- Associated Press - Thursday, February 12, 2015

CARSON CITY, Nev. (AP) - Nevada senators ripped apart Republican state Treasurer Dan Schwartz’s proposed alternative to GOP Gov. Brian Sandoval’s spending plan during a hearing on Thursday, with the chair of the committee calling the three-page document “a press release, not a budget.”

Members of the Senate Finance Committee also said Schwartz was disrespecting the very governor who helped bring him into office by presenting the alternative, which Schwartz said responds to apprehension about Sandoval raising taxes just months after voters rejected a tax increase.

“All I’m asking is that you respect the will of the voters,” Schwartz said at the end of the emotional hearing.

Schwartz, who announced a week ago he was drafting an alternative to Sandoval’s budget, had to make a last-minute change after learning that his proposed $5 fee per airline passenger was illegal under federal laws.

On Thursday, he presented his revised plan, which included a 25-cent tax on food and drink receipts in casino restaurants and a higher tax on gambling.

His $6.8 billion, two-year budget is less than the $7.3 billion proposal from Sandoval, which includes $1.1 billion in new and extended taxes to fund a major expansion in K-12 education programs.
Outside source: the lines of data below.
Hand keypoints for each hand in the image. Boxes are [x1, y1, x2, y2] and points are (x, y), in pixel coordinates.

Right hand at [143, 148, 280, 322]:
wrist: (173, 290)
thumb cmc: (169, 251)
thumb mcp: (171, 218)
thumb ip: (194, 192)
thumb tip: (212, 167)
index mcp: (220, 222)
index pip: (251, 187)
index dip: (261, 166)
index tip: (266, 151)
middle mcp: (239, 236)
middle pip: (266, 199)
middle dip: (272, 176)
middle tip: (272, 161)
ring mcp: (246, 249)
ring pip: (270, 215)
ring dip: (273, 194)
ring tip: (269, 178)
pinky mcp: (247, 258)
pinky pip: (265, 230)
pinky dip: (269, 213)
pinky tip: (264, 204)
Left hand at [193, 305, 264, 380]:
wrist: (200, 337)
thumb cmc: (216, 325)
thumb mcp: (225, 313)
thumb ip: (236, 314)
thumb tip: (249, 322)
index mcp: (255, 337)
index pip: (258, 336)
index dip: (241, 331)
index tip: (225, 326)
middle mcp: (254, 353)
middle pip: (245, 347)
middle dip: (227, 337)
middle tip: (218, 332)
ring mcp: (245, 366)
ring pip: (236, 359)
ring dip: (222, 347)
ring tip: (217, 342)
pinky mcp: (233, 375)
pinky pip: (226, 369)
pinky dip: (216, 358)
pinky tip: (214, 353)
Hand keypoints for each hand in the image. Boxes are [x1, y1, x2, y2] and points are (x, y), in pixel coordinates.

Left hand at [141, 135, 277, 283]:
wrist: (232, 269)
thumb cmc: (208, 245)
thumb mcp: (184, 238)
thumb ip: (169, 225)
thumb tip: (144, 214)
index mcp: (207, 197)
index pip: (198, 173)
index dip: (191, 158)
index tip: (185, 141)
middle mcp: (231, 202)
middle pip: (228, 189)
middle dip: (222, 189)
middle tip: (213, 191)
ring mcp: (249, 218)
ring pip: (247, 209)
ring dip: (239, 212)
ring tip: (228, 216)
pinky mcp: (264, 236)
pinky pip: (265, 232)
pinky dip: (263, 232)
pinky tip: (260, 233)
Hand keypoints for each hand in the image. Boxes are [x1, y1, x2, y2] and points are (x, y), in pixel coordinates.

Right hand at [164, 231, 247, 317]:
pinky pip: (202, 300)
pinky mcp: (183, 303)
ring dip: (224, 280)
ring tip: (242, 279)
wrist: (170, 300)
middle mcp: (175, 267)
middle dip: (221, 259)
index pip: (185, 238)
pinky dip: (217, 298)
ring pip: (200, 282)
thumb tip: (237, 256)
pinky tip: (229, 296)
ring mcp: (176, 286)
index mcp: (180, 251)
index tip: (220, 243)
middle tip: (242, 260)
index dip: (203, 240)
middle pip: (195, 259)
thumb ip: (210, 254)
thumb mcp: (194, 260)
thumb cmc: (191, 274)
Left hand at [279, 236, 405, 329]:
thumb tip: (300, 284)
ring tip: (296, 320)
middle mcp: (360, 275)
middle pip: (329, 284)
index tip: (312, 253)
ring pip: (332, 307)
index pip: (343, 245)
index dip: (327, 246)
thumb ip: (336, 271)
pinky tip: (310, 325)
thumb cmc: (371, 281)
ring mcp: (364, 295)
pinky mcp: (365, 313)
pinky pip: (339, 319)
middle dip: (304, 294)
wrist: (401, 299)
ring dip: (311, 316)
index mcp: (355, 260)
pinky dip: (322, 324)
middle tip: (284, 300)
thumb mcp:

Sandoval’s plan also includes a dramatic increase in funding for autism treatment and anti-bullying programs, something Schwartz called wasteful.

Parents of children with autism gave tearful testimony during the meeting, saying the kinds of treatment Sandoval’s budget proposes would mean the difference between their children reading and being self-sufficient as adults. Several brought their children to the witness table and had them try to read passages for lawmakers.

Jason Lamberth, who says his 13-year-old daughter’s suicide in 2013 stemmed from bullying, also testified against Schwartz’s cost-cutting plan.

Sandoval’s chief of staff, Mike Willden, appeared visibly exasperated Thursday when he testified about the work that went into developing the budget. He said the process begins months in advance and the result is hundreds of pages long.

Although Nevada law does not give the treasurer the ability to create a budget, Schwartz said he based his actions on a portion of the Nevada Revised Statutes directing the treasurer’s office to “provide information” to the Legislature when required.

Schwartz told The Associated Press last week that he met with a group of Assembly and Senate Republicans interested in drafting a bill reflecting the alternative budget. Several conservative Republican lawmakers say they’re trying to block Sandoval’s plan, which will need the votes of two-thirds of the Republican-controlled Legislature to pass.

But Schwartz appeared to back away from his previous statement on Thursday. Asked who put him up to drafting the budget, he said “it’s purely my doing.”

Republican Sen. Ben Kieckhefer, who chairs the finance committee, said the alternative budget is unlikely to move forward.

“I would suspect it was its last hurrah, if it ever had a hurrah,” he said.


Associated Press writer Michelle Rindels contributed to this report.